* _Task objective_:
What you return must be the full data, repeated verbatim, with no pictures in it.

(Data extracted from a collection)

•••••

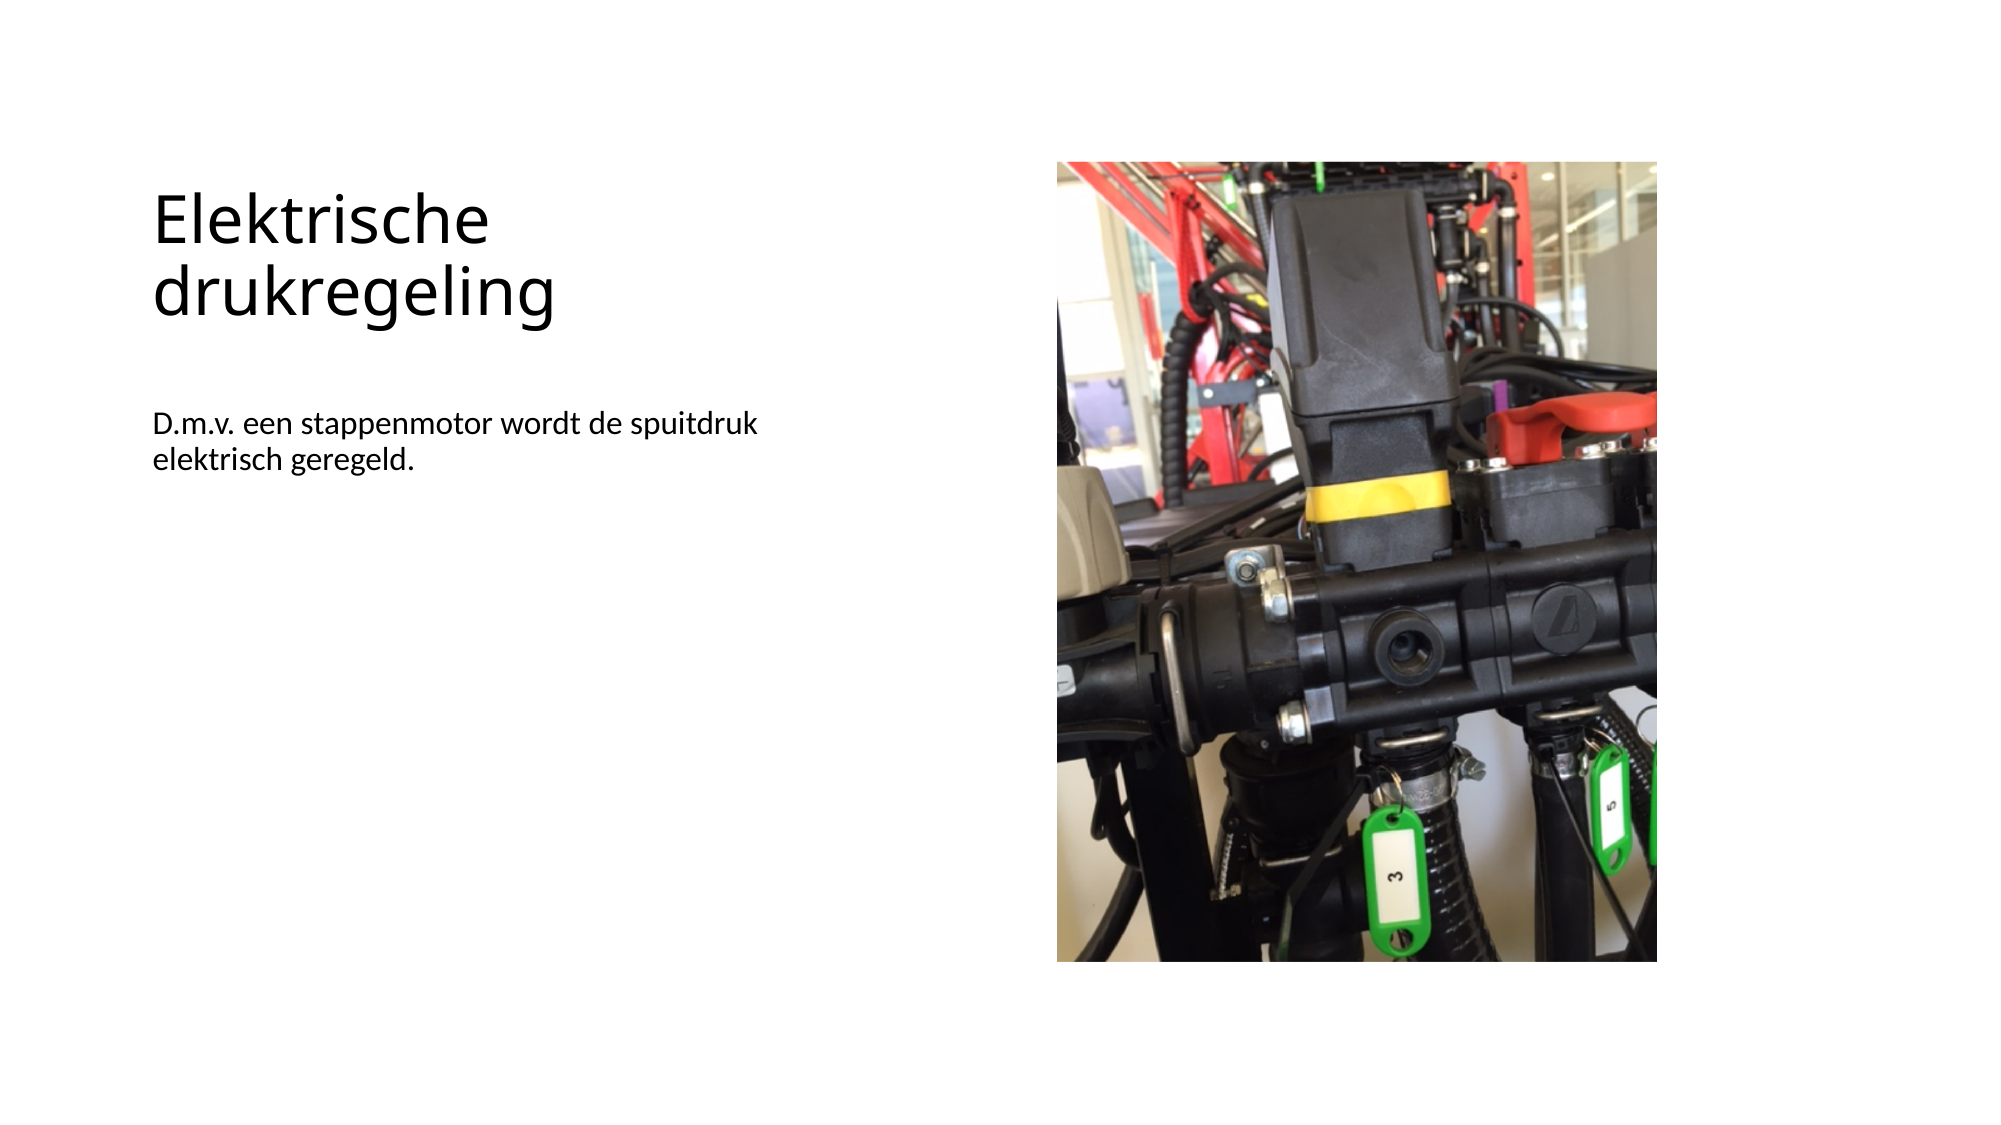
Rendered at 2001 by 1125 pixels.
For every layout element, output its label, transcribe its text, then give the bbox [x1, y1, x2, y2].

title Elektrische drukregeling [137, 75, 783, 337]
picture [1057, 163, 1657, 261]
picture [1057, 862, 1657, 961]
list D.m.v. een stappenmotor wordt de spuitdruk elektrisch geregeld. [137, 337, 783, 963]
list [956, 261, 1757, 862]
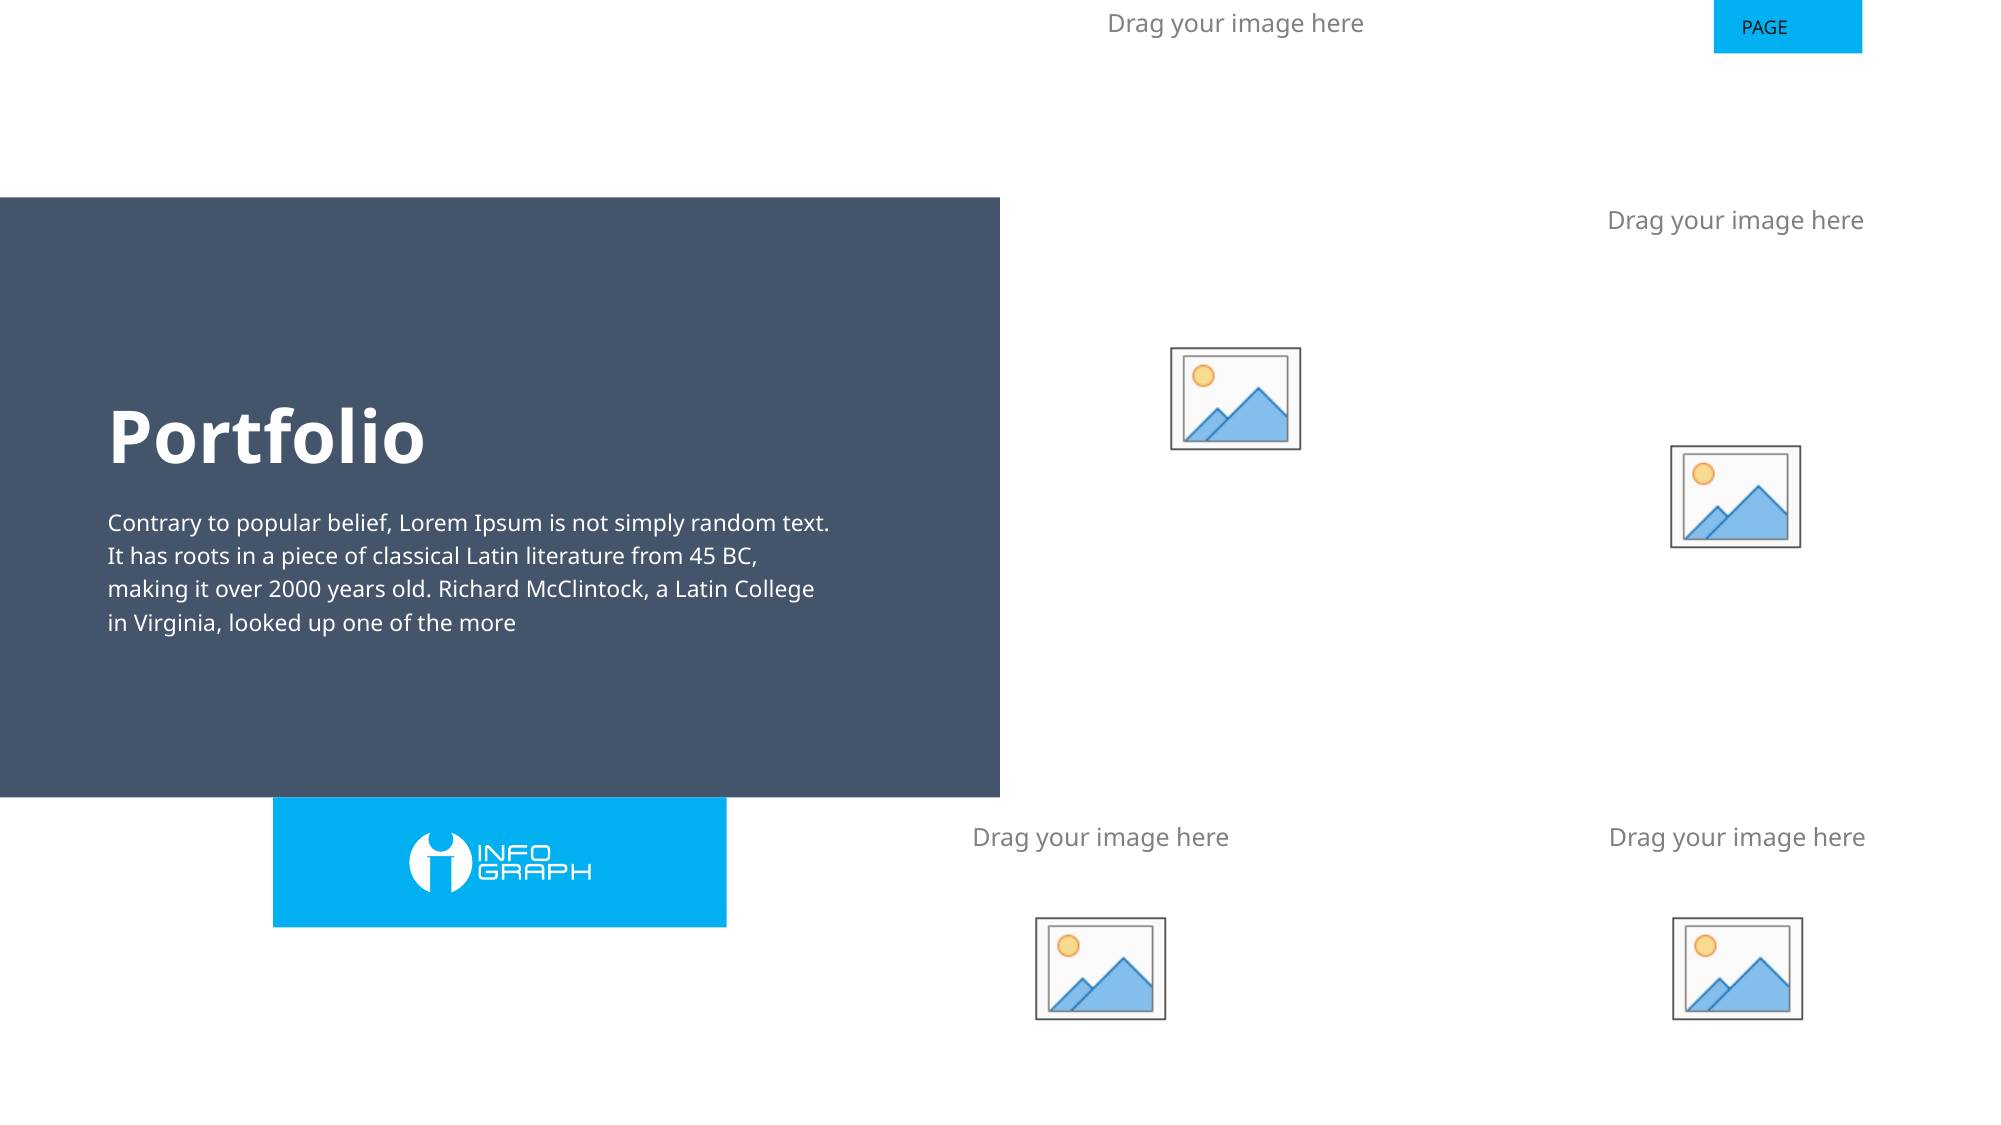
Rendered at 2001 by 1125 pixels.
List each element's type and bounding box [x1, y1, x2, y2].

•••••

* _Exercise response_:
Rendered at 2001 by 1125 pixels.
For every layout element, output its label, transcribe its text, then give the bbox [x1, y1, x2, y2].

title Elektrische drukregeling [137, 75, 783, 337]
picture [1057, 163, 1657, 261]
picture [1057, 862, 1657, 961]
list D.m.v. een stappenmotor wordt de spuitdruk elektrisch geregeld. [137, 337, 783, 963]
list [956, 261, 1757, 862]
Rendered at 2001 by 1125 pixels.
List each element's type and bounding box [x1, y1, x2, y2].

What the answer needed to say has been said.